Calasso no pierde, de todos modos, más tiempo del necesario en el pesimismo, sabedor de la tradición que encarna. Fuera de las facilidades instantáneas de nuestro tiempo, los libros siempre necesitarán alguien que salga a buscarlos. Y es ese alguien el que después, fatalmente, les dará un orden. No hay dos lectores iguales y, por propiedad transitiva, tampoco dos bibliotecas iguales. El lector puede tender a organizar por los autores alfabéticamente o por grupos temáticos, puede guiarse por capricho o alguna variante práctica, pero el mejor orden, según Calasso, a la larga será siempre plural. ¿O hay algo más estólido que el puro y duro orden de autores por letras, que puede dejar a Proust, supongamos, pegado a un libro sobre plantas raras? “La única regla aúrea –argumenta Calasso por experiencia– es la del buen vecino, formulada y aplicada por Aby Warburg, según la cual en la biblioteca perfecta, cuando se busca un determinado libro, se termina por tomar el que está al lado, que se revelará aún más útil que el que buscábamos”. Warburg, el erudito que había organizado la sala elíptica de su Biblioteca en Hamburgo (de la que se valió Ernst Cassirer para sus formas simbólicas) siguiendo insólitos criterios propios. “Un lugar psíquico”, cita Calasso, que aprendió la regla de los libros vecinos cuando escribía su tesis sobre Thomas Browne, pasando en Londres de la sala Panizzi del British Museum al Warburg Institut, donde uno podía tomar los volúmenes por sí mismo.

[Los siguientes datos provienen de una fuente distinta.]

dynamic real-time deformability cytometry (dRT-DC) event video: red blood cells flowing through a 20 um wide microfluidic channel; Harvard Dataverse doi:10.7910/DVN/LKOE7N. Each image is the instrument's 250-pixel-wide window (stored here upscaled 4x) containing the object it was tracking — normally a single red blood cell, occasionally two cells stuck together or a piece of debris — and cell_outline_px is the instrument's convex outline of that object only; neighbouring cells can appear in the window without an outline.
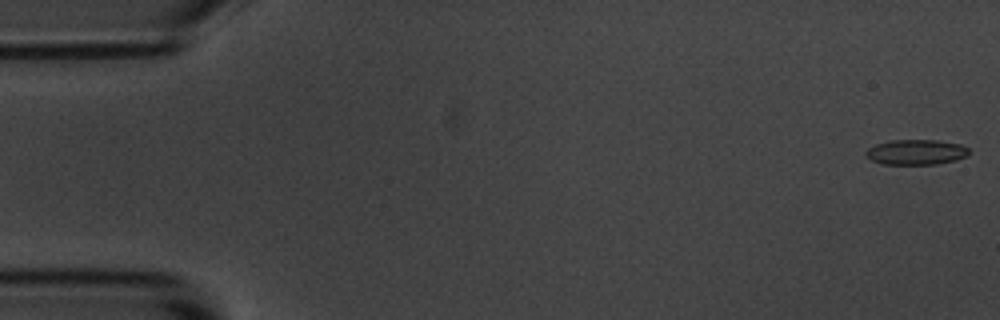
{"species": "common noctule bat (a hibernating species)", "species_latin": "Nyctalus noctula", "temperature_condition": "room temperature", "stored_images_in_passage": 5, "camera_frame_rate_fps": 3000, "um_per_image_px": 0.085, "animal": {"sex": "male", "body_mass_g": 20.1, "forearm_length_mm": 53.5}, "frame": {"image": 1, "passage_image": 1, "time_ms": 0.0, "image_size_px": [1000, 320], "cell_outline_px": [[968, 156], [956, 160], [936, 164], [884, 164], [872, 160], [864, 152], [868, 148], [876, 144], [888, 140], [940, 140], [960, 144], [968, 148]], "centroid_in_image_um": [77.88, 12.92], "position_along_channel_um": 7.1, "area_um2": 15.14}}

"Calasso está, por lo demás, en contra de los libros intactos. Si no se los subraya, los ejemplares deben mostrar al menos que han sido explorados"
A los acopiadores seriales, el italianos nos regala un merecido alivio. “Es esencial comprar libros que no vayan a ser leídos enseguida –dice–. Al cabo de uno o dos años, o acaso de cinco, diez, veinte, treinta, cuarenta años, llegará el momento en que se sentirá la necesidad de leer precisamente ese libro”. Hay una razón adicional para hacerse de un título a futuro: con el tiempo se puede volver difícil de encontrar o incluso costar demasiado por su rareza.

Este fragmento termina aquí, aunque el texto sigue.